--- EXERCISE INPUT ---
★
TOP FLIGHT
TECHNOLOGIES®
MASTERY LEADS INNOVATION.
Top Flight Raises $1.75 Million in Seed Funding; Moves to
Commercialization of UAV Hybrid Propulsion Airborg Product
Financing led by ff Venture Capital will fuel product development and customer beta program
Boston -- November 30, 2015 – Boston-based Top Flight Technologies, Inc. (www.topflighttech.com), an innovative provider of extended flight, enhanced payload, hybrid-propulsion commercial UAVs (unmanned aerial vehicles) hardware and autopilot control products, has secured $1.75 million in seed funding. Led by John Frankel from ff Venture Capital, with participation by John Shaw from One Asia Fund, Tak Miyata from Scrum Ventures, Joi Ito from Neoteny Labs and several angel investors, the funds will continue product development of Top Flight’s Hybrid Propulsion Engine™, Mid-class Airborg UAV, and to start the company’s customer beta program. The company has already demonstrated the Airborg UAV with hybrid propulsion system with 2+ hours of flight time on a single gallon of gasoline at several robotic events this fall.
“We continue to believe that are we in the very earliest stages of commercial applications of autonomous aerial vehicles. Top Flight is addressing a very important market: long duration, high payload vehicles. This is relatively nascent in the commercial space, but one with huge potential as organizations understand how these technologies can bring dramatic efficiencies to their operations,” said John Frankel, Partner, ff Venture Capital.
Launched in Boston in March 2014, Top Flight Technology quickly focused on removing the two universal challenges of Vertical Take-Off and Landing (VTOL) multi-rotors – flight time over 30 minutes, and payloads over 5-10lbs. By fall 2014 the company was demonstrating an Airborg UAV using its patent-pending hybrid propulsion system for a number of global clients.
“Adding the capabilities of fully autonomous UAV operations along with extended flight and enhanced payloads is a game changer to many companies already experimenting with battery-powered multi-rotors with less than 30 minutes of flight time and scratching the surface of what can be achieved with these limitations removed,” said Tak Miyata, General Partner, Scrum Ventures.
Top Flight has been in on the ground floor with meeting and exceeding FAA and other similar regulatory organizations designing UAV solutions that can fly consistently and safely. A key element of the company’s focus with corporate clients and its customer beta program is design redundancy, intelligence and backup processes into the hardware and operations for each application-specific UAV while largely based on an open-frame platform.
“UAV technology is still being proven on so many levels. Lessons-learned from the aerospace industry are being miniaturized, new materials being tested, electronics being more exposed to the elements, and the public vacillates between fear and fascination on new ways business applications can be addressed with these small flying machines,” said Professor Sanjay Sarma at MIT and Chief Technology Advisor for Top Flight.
---
-- TASK DIRECTIONS --
Each of the lines above must appear again, unchanged.

-- RESPONSE --
★
TOP FLIGHT
TECHNOLOGIES®
MASTERY LEADS INNOVATION.
Top Flight Raises $1.75 Million in Seed Funding; Moves to
Commercialization of UAV Hybrid Propulsion Airborg Product
Financing led by ff Venture Capital will fuel product development and customer beta program
Boston -- November 30, 2015 – Boston-based Top Flight Technologies, Inc. (www.topflighttech.com), an innovative provider of extended flight, enhanced payload, hybrid-propulsion commercial UAVs (unmanned aerial vehicles) hardware and autopilot control products, has secured $1.75 million in seed funding. Led by John Frankel from ff Venture Capital, with participation by John Shaw from One Asia Fund, Tak Miyata from Scrum Ventures, Joi Ito from Neoteny Labs and several angel investors, the funds will continue product development of Top Flight’s Hybrid Propulsion Engine™, Mid-class Airborg UAV, and to start the company’s customer beta program. The company has already demonstrated the Airborg UAV with hybrid propulsion system with 2+ hours of flight time on a single gallon of gasoline at several robotic events this fall.
“We continue to believe that are we in the very earliest stages of commercial applications of autonomous aerial vehicles. Top Flight is addressing a very important market: long duration, high payload vehicles. This is relatively nascent in the commercial space, but one with huge potential as organizations understand how these technologies can bring dramatic efficiencies to their operations,” said John Frankel, Partner, ff Venture Capital.
Launched in Boston in March 2014, Top Flight Technology quickly focused on removing the two universal challenges of Vertical Take-Off and Landing (VTOL) multi-rotors – flight time over 30 minutes, and payloads over 5-10lbs. By fall 2014 the company was demonstrating an Airborg UAV using its patent-pending hybrid propulsion system for a number of global clients.
“Adding the capabilities of fully autonomous UAV operations along with extended flight and enhanced payloads is a game changer to many companies already experimenting with battery-powered multi-rotors with less than 30 minutes of flight time and scratching the surface of what can be achieved with these limitations removed,” said Tak Miyata, General Partner, Scrum Ventures.
Top Flight has been in on the ground floor with meeting and exceeding FAA and other similar regulatory organizations designing UAV solutions that can fly consistently and safely. A key element of the company’s focus with corporate clients and its customer beta program is design redundancy, intelligence and backup processes into the hardware and operations for each application-specific UAV while largely based on an open-frame platform.
“UAV technology is still being proven on so many levels. Lessons-learned from the aerospace industry are being miniaturized, new materials being tested, electronics being more exposed to the elements, and the public vacillates between fear and fascination on new ways business applications can be addressed with these small flying machines,” said Professor Sanjay Sarma at MIT and Chief Technology Advisor for Top Flight.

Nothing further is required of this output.